* [Problem description]:
From the first line to the last, write out the data below exactly.

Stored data
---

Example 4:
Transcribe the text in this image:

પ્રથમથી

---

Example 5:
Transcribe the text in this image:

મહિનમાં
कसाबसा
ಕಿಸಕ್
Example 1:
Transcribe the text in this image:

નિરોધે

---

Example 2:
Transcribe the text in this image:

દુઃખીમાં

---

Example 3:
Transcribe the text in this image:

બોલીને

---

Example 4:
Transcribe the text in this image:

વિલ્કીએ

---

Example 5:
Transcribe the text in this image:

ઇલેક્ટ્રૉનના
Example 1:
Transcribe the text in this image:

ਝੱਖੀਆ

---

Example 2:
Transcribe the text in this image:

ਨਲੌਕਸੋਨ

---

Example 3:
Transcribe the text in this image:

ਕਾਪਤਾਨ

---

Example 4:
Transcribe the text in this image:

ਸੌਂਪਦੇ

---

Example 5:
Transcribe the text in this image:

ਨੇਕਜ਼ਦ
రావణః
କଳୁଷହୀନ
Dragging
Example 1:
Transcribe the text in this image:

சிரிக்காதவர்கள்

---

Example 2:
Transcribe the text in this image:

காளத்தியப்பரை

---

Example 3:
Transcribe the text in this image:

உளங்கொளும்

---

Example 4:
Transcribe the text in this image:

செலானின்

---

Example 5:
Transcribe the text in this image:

* [Response area]:
---

Example 4:
Transcribe the text in this image:

પ્રથમથી

---

Example 5:
Transcribe the text in this image:

મહિનમાં
कसाबसा
ಕಿಸಕ್
Example 1:
Transcribe the text in this image:

નિરોધે

---

Example 2:
Transcribe the text in this image:

દુઃખીમાં

---

Example 3:
Transcribe the text in this image:

બોલીને

---

Example 4:
Transcribe the text in this image:

વિલ્કીએ

---

Example 5:
Transcribe the text in this image:

ઇલેક્ટ્રૉનના
Example 1:
Transcribe the text in this image:

ਝੱਖੀਆ

---

Example 2:
Transcribe the text in this image:

ਨਲੌਕਸੋਨ

---

Example 3:
Transcribe the text in this image:

ਕਾਪਤਾਨ

---

Example 4:
Transcribe the text in this image:

ਸੌਂਪਦੇ

---

Example 5:
Transcribe the text in this image:

ਨੇਕਜ਼ਦ
రావణః
କଳୁଷହୀନ
Dragging
Example 1:
Transcribe the text in this image:

சிரிக்காதவர்கள்

---

Example 2:
Transcribe the text in this image:

காளத்தியப்பரை

---

Example 3:
Transcribe the text in this image:

உளங்கொளும்

---

Example 4:
Transcribe the text in this image:

செலானின்

---

Example 5:
Transcribe the text in this image:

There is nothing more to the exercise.